Posted by Ed Mashburn on 19th Sep 2022

Happiness in a Cardboard Tube | GB Fly Shop

It’s not a commonly thought of bringer of happiness, a plain brown cardboard tube sent through the mail. But if that cardboard tube contains the blank, line guides, handle and reel seat which can be assembled to produce a fly rod of quality, then you can be assured a shipment from GB Fly Shop can be a real source of happiness. And I’m happy, because my ordered-for-a special- purpose fly rod arrived yesterday, and I’m starting to put the pieces together.

A Rod for a Purpose

I have used GB Fly Shop’s rod building materials to assemble several very functional and attractive fly rods over the years. I’ve built light, fast little three weights for panfish and small creek trout all the way up to a massive, brutal twelve weight rod for throwing large, bulky flies to my Gulf Coast bull redfish.

But this new rod will be for a special purpose. I have need of a rod that is made for saltwater beach fishing for smaller jacks, ladyfish, slot size redfish, and other inshore species. I need a rod strong enough to handle occasional large, strong fish, yet light enough not wear me down over a long day’s fly casting from the beach. I figured a seven-weight graphite would be just about right, and thanks to GBFS’s wide selection of blanks which come in different colors, I ordered a dark blue blank with gold guides and reel seat- very attractive.

The Parts

As all the rod blanks and other rod elements I’ve received from GB Fly Shop, this new rod had full complement of elements, and they all went together quite well- no modification was needed.

The rod handle is a lovely cork with darker cork accents, and it feels very good in hand.

I wrapped the line guides in a black thread- it’s what I use for almost all of my self- made rods, and I think it looks quite good on all colors.

The gold guides and other metal parts of the rod are smooth, with no sharp or unfinished points and edges. The guides were easy to wrap and didn’t bunch up the thread as I laid the wraps over the foot of each line guide. All parts were high quality and easy to work with.

The Assembly

Each rod builder has her/his own process and procedure when it comes to putting a rod together, and I have certainly worked out my own way or putting parts into a whole.

Using the handy guide spacing table provided on the GB Fly Shops website, I was able to plot out where each line guide went, mark the location, and then apply the foot for finished wrapping. I found that the epoxy thread seal is much faster and quicker to set when the rod is being built in hot, full-summer conditions rather than cooler winter conditions. The thread seal started to set up as I was finishing the brush-applied sealant to the wrapped thread for the guides, and by next morning, the rod was fully fishable.

The Results

The rod parts and blank from GB Fly Shop were all first-rate, no problems at all, and I think the color combination is quite attractive. The gold and blue seem to work together quite well. The rod shows typical graphite rod quickness and flex.
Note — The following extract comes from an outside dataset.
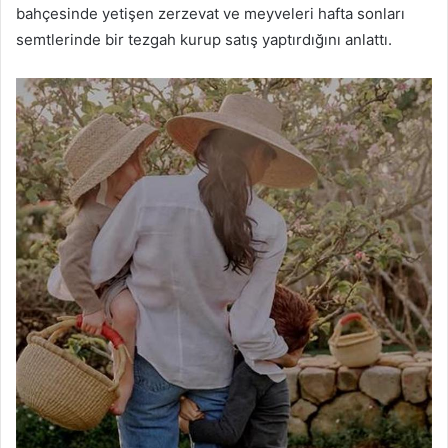
bahçesinde yetişen zerzevat ve meyveleri hafta sonları
semtlerinde bir tezgah kurup satış yaptırdığını anlattı.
The cork handle is very comfortable in hand, and the cork is smooth and well-finished, so it should last a long time even with hard use. In use, the rod loads quickly and moves the line quickly as the cast begins. My casting skills are not great, but this rod seems to work around my weakness well, and it puts the line and the fly out there.

And when I hooked and played ladyfish from the beach- the goal of this particular fly rod- I had a blast playing the fish and landing them. This rod showed no signs of being too weak or too stiff for these feisty two-to-three-pound high jumpers. I’d say this rod build turned out just about perfect- and I only need to get back to the beach to pesty those ladyfish and jacks again.

I’d say day after tomorrow ought to be just about right.